Carter #3
Suddenly, his fingers snap shut, his hand curling into a fist so tight the knuckles go bone-pale. He brings it down toward the bench, but stops just short, the tension in his arm vibrating through the air. The haze is gone, replaced by something dangerous and unsteady.
"So," he says, the word a twisted edge. "Are we done? Have I scared you off yet?"
I take a half-step back, my pulse jumping into my throat. The air in the garage suddenly feels heavy, charged with a violence that makes the hair on my arms stand up.
"No," I mutter, though the lie feels thin even to me.
"No?" he echoes, the expression on his face all mockery and teeth. He somehow crowds closer until the air feels too thin to breathe. The warmth coming off him should feel human. Instead, it feels dangerous—like standing too close to exposed wiring.
"You’re a better actress than I thought, Shortcut," he sneers, his voice low and splintered around the edges.
"Most people see the wreckage and start looking for the exit before they even get to the good stuff.
Is that why you're still here? You finally got your front-row seat to the collapse.
You finally got in my head enough to find the cracks, and now you want to watch them spread. "
He tilts his head, his eyes scanning me with a clinical, freezing distance that makes me feel exposed.
"Or is this just some sick kind of research for you?
Collecting data on the dying star so you can write the perfect report on the failure I am in the making?
" He invades every inch of space between us until I can’t tell where my breathing ends and his begins.
"Because let's be clear—you didn't just 'see' me, Carter. You’re telling me you took a look at the disaster I am, really thought it all through after today, and decided to stay for the show anyway? You’re lying. You’re lying to me, and you’re lying to yourself. "
"You're reacting like this because you're afraid," I snap, my voice trembling despite my best efforts to keep it steady. "You're lashing out at me because you can’t control the fact that you're losing control, and you hate it. Why are you being like this?"
He doesn't just snap; he explodes, the sheer impossibility of my care hitting him like a physical blow.
He snarls, his hand sweeping across the workbench in a blind, furious arc.
He sends a metal tray of bolts and washers crashing to the concrete floor.
The sound is deafening—a chaotic roar that echoes off the walls and makes me jump, my heart leaping into my throat.
I stare at the scattered metal, my chest heaving, and I feel it—the hot, unwanted sting of tears threatening to brim in my eyes, but I don’t dare let them win.

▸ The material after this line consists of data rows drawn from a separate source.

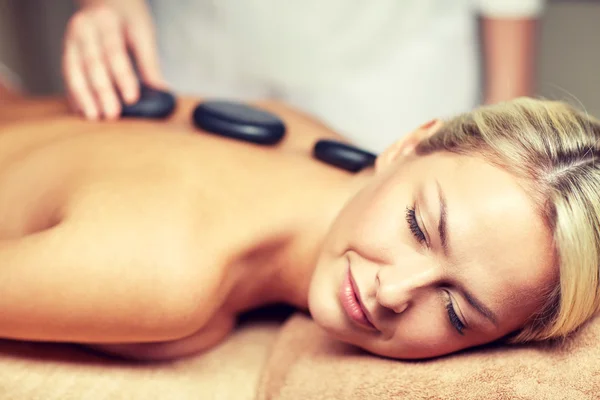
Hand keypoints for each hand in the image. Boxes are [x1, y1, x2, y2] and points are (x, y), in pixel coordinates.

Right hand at [62, 4, 164, 119]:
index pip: (115, 52)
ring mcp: (71, 39)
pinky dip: (74, 94)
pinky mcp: (66, 52)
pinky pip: (67, 75)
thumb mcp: (142, 33)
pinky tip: (82, 110)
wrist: (106, 1)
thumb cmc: (128, 19)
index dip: (123, 77)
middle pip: (92, 63)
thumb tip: (160, 92)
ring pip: (73, 70)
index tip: (132, 99)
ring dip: (83, 96)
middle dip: (102, 91)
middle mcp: (84, 28)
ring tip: (94, 117)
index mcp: (106, 21)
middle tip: (112, 115)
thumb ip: (148, 62)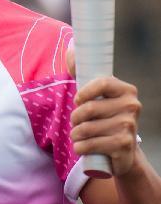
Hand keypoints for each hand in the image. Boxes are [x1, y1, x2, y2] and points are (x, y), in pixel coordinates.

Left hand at [65, 45, 141, 176]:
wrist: (123, 151)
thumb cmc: (107, 119)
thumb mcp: (101, 98)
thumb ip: (86, 75)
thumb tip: (71, 52)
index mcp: (127, 90)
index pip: (103, 83)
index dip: (84, 92)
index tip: (77, 101)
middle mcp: (132, 106)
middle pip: (89, 108)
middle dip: (74, 118)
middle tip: (74, 123)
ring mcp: (129, 126)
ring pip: (87, 128)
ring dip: (75, 134)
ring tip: (76, 136)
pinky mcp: (124, 144)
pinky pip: (91, 144)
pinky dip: (80, 147)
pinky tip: (80, 147)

I am scared. I’m scared of the noise, but mostly I’m scared for him, because beneath the anger, I can feel his absolute, helpless despair.
It’s the sound of a person drowning who is shoving away the hand reaching for him.
He sees the pink rim of my eyes no doubt. For a second, his expression falters, his features softening into something that looks almost like regret. But then he catches himself. He sees the truth in my eyes—that I’m still here, that I’m not running—and it terrifies him.
The cruelty returns like a reflex, sharper and uglier than before. It’s his only defense left.
"Don't do that," he hisses, reaching out as his fingers catch my chin, his grip firm and uncompromising as he forces me to look up at him.
"Don't you dare look at me with pity. I don't need whatever you think this is, and I definitely don't need you crying like you plan on staying. We both know the second this place stops benefiting you, you’re gone. "
I jerk my head away, pulling out of his reach.
"You're right," I breathe, my voice shaking as I turn away. "You really are alone in this. But it’s because you won't let anyone be anywhere else."
"Good," he snaps, his back already turned to me as he reaches for a tool. "Go tell your father the car is fine. That’s the only part of this you’re actually here for, right?"
The cruelty of it—the way he just reduced everything I feel to a status report—hits like a physical blow.
"You’re such an asshole, Dominic," I breathe, the words shaking as I turn away.
"Tell me something I don't know," he calls out after me, his voice echoing in the vast space of the garage.
I storm toward the exit, my footsteps frantic against the concrete.
I leave him alone with his tools and his silence, but the heaviest thing I carry out with me is the realization that the version of him I’d started to think was more—the person I thought was letting me in—was just a lie I’d told myself to feel like I mattered.
I’d been fighting for someone who didn't want to be saved, and worse, someone who had already decided I was temporary.
That was the part that stung the most. He’d thrown my departure in my face like an inevitability, and it wasn't until that moment that I realized recently I’d stopped planning for it.
Somewhere between the late nights and the quiet moments, I’d stopped telling myself this was just a stop on the way to somewhere else.
I’d started to build something here, only to realize I was the only one standing on the foundation.